# Soundstream 705 the continuum



## Trishandchris (Apr 6, 2018)

So I recently aquire a soundstream 705 the continuum. Now I have to stress how well maintained and upkept it has been. Plus was recently refurbished by an amazing amp perfectionist. I really don't want to get rid of it but hard times have fallen on us. And i have no choice. Ivery gotten a few offers. But they don't seem resonable for me to really let it go for that. I'd rather keep it. But I've been searching online trying to find a "price" and it's really all over the place. Can anyone here help? Like where a good place to sell it, or a price range of its worth? Thank you!


----------



## lincoln88 (Sep 24, 2016)

A few 405's have sold here for $3-400. They were nice amps for sure, but watts are cheap these days.

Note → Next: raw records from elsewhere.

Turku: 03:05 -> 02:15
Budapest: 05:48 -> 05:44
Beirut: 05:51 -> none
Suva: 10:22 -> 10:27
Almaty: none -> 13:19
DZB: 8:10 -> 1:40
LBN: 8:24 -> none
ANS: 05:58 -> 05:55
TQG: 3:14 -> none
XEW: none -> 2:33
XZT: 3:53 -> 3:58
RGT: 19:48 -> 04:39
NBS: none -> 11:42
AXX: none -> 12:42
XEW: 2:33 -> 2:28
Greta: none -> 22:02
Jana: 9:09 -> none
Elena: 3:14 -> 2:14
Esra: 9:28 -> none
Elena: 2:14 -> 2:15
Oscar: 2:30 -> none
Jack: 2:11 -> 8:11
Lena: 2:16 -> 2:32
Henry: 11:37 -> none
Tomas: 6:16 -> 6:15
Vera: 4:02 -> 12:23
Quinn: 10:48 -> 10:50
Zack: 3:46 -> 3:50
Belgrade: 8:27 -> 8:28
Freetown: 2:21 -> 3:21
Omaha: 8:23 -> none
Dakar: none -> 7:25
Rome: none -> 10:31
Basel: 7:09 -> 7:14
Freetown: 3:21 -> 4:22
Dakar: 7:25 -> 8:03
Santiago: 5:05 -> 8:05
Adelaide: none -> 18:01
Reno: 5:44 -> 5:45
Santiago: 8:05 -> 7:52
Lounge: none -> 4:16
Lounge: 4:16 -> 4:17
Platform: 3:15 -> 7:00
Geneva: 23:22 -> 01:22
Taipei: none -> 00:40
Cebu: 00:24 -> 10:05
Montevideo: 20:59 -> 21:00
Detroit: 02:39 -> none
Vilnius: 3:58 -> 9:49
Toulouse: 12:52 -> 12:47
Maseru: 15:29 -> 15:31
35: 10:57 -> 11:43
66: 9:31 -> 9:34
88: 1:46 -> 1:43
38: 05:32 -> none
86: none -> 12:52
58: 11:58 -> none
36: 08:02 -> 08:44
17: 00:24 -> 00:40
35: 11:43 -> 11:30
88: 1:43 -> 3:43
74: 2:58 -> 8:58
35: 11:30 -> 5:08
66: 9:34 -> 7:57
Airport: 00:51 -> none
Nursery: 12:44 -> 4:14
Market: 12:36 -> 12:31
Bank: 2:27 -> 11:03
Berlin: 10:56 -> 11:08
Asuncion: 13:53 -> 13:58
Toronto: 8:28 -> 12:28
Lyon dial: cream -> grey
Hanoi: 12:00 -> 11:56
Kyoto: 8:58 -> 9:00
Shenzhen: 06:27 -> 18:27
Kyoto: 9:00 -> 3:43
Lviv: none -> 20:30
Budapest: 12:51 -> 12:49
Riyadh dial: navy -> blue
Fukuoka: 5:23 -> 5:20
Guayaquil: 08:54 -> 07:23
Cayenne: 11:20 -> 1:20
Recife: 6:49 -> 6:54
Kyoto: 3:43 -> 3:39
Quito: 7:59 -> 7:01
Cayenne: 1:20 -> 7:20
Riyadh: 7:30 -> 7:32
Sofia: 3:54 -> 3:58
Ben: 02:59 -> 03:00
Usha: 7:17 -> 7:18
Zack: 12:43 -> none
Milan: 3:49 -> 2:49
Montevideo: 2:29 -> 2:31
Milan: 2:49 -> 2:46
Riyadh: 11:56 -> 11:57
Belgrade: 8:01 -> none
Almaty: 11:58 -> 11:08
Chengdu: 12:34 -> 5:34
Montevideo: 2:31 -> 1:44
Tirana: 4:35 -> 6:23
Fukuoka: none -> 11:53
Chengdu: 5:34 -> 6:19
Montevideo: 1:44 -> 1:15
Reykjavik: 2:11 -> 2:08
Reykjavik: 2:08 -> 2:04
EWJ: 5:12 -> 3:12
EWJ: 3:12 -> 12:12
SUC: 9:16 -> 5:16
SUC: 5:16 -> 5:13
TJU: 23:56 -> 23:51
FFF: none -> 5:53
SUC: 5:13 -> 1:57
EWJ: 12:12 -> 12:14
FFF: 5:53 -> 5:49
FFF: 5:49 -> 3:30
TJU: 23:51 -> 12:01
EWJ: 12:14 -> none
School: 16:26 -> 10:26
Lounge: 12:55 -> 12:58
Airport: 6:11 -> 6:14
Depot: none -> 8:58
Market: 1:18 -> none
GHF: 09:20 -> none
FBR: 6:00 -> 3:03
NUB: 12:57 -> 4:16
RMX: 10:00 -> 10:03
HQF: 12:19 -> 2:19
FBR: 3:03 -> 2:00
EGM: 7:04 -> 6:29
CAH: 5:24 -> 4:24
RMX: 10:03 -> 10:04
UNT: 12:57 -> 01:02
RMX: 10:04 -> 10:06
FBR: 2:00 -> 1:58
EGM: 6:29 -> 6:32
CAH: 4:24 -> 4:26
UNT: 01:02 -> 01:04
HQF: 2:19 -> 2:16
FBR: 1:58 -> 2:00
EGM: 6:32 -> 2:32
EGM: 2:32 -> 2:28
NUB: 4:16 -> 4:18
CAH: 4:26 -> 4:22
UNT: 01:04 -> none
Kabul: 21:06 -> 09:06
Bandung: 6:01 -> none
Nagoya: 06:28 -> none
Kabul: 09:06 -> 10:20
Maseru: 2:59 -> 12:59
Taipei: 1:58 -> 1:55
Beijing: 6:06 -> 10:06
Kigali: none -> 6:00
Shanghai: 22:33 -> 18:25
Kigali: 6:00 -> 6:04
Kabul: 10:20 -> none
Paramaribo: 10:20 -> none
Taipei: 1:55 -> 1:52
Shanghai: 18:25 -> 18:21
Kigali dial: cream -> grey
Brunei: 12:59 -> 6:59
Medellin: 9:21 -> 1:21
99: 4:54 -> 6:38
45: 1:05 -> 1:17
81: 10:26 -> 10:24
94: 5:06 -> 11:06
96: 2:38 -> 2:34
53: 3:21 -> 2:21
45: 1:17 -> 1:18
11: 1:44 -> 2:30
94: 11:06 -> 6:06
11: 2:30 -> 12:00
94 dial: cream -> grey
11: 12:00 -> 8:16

It might be a little difficult to jump on here with just a few posts and sell a 20 year old amp, but you never know.

Good luck.


----------



## Old Skewl (May 30, 2011)

Is it a 705 or a Continuum? AFAIK it's the same amp inside but the 705 was blue and the continuum was chrome. Continuum's seem to bring more money. I sold my 705 that was gone over by Wade Stewart about 2 years ago for $475 on this forum.

http://www.diymobileaudio.com/forum...stream-reference-705-signed-wade-stewart.html


----------



## Trishandchris (Apr 6, 2018)

It's the chrome continuum.


----------



## gt40doss (May 11, 2018)

I was wondering if you still had the soundstream 705 amp
Max D.
gt40doss @ yahoo. com


----------